JOB ITEM A: Reproduce the passage on technical managers between "It is an argument" and "partial management layer.", inclusive.
JOB ITEM B: Extend the passage on technical managers and management layers with what would come next.

TEXT FOR ANALYSIS:

1) The top knows what the organization is capable of and can set achievable goals 2) That the bottom is incentivized to do things that achieve the goals of the company

A manager being technical helps #1, information flows upward more accurately.

I think #2 is more nuanced, but when you have a boss, you are directly incentivized to please the boss, not directly incentivized to achieve the goals of the company. Those can be different things and the less technical a manager is, the more different they can be.

This isn't an argument for just promoting individual contributors, though, since lacking management skills also makes both of these problems worse.

It is an argument for flatter organizations. Maybe that's a better way to look at it, every layer of management makes 1) and 2) more difficult. (A fully flat organization wouldn't have either problem at all.) But if a manager has both management and technical skills, it's more of a partial management layer.

Saved data entries
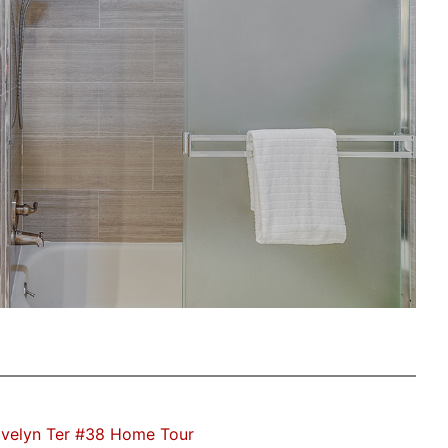
velyn Ter #38 Home Tour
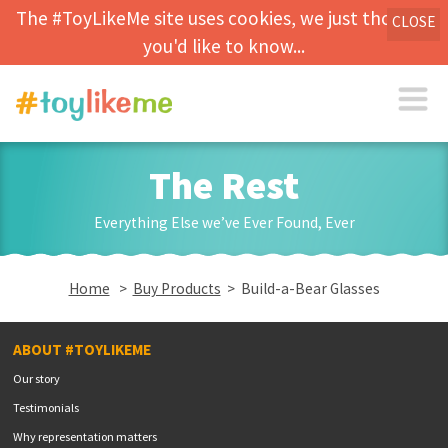
The #ToyLikeMe site uses cookies, we just thought
CLOSE
you'd like to know...
The Rest
Everything Else we’ve Ever Found, Ever
Home
>
Buy Products
> Build-a-Bear Glasses
ABOUT #TOYLIKEME
Our story
Testimonials
Why representation matters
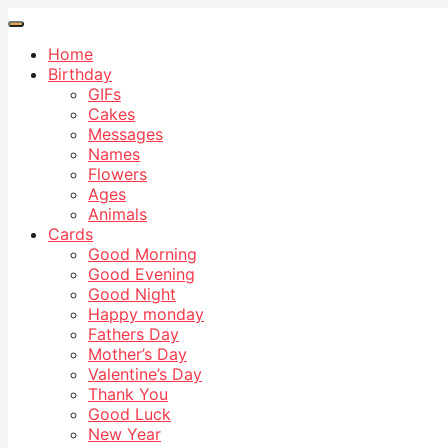
Home
Birthday
GIFs
Cakes
Messages
Names
Flowers
Ages
Animals
Cards
Good Morning
Good Evening
Good Night
Happy monday
Fathers Day
Mother’s Day
Valentine’s Day
Thank You
Good Luck
New Year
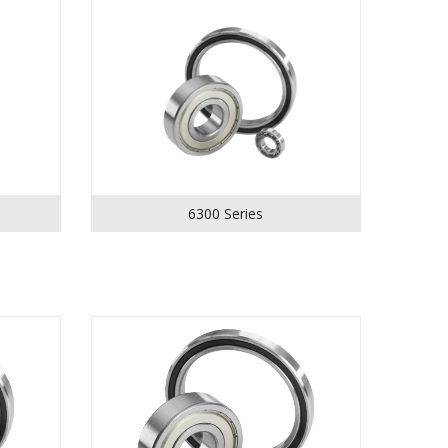
6300 Series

RESULT A:
It is an argument for flatter organizations. Maybe that's a better way to look at it, every layer of management makes 1) and 2) more difficult. (A fully flat organization wouldn't have either problem at all.) But if a manager has both management and technical skills, it's more of a partial management layer.

RESULT B:
Smaller orgs should be mostly flat. When I see 20 person companies with too many "directors" and "managers", it's a bad sign. Too many bosses, not enough workers.

The smaller the org, the more you want someone that actually understands the work being managed. Maybe your team is getting work done fast, but it's not done right: no documentation, few tests, architectural flaws, performance issues, security problems... Someone should be able to understand the trade off made, and be able to explain them. When one of your engineers gives you an estimate, you need to understand if it's reasonable. Is it too optimistic? Is he blowing smoke up your ass and spending 2 months on a 2 week job? Poor management sets arbitrary deadlines and wonders why they aren't met.